The paper ‘Global surface temperature records: an update’ succinctly answers these questions with alarming new data.

Any apparent hiatus in temperature increase was only temporary. Global temperatures have recently shot up and are at levels far beyond general expectations.

Secondly, clients need information about how high global temperatures are likely to increase during the whole lifetime of any given project. ‘Future climate projections allow engineering planning’ shows the temperature is likely to increase by 5 degrees above pre-industrial levels by 2100.

Thirdly, clients may wish to know when the planet will be locked into major irreversible change. ‘Updates on Arctic ocean ice graphs for 2016-17’ indicate very short timescales based on the publicly available record of Arctic sea ice. This indicates that summer Arctic sea ice will be gone forever in the early 2020s.

The absence of the ‘cooling reflective ice hat’ on the Arctic’s 24 hours of sun will remove the last hope that climate change will not affect us.

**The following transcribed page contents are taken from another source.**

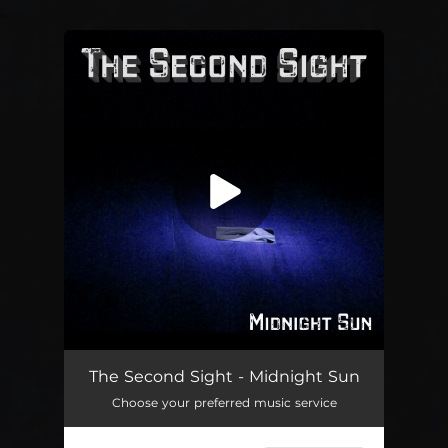
.
You're all set!
Midnight Sun
04:33
The Second Sight - Midnight Sun
Choose your preferred music service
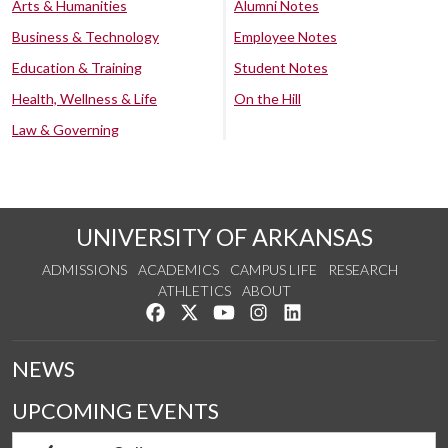
Arts & Humanities
Alumni Notes
Business & Technology
Employee Notes
Education & Training
Student Notes
Health, Wellness & Life
On the Hill
Law & Governing
UNIVERSITY OF ARKANSAS
ADMISSIONS
ACADEMICS
CAMPUS LIFE
RESEARCH
ATHLETICS
ABOUT
Like us on Facebook
Follow us on Twitter
Watch us on YouTube
See us on Instagram
Connect with us on Lin
NEWS
UPCOMING EVENTS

4 degrees of warming by 2040

In ‘Should engineers be allowing for a potential 4°C rise by 2040 and how?’’, Parry argues that civil engineers can no longer ignore the evidence that climate change is more drastic and faster than predicted. He suggests that civil engineers need to prepare for 4 degrees of warming by 2040.

These papers from ICE’s themed Forensic engineering journal show the compelling need for engineers to be kept informed of current and predicted changes in the climate. Such forensic information is needed to allow for resilient design but also to guard against liability associated with use of outdated codes of practice.